>> begin Records shown

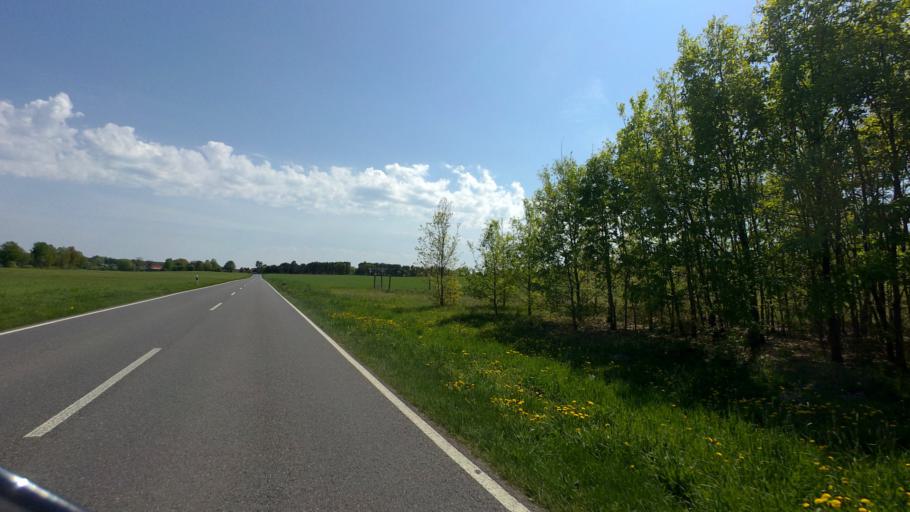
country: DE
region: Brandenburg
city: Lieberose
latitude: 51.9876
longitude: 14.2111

>> end Records shown
>> begin Records shown

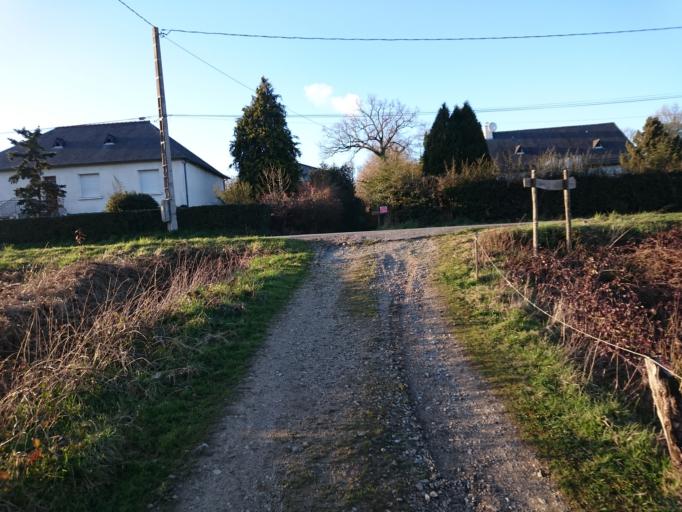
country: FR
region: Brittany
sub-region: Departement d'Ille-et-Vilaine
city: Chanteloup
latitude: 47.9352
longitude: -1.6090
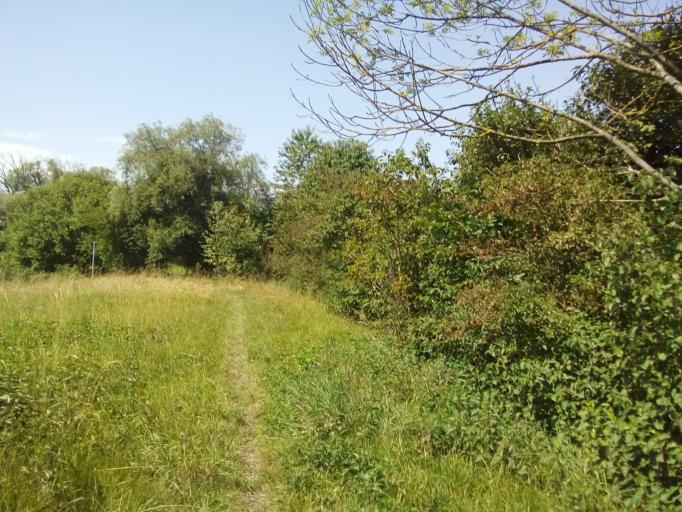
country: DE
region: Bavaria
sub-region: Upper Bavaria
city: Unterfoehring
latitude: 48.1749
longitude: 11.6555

>> end Records shown

> [Directive]:
Count the lines in the items above that contain the string "region", with case counting. Give only the number.

> [Answer to the exercise]:
5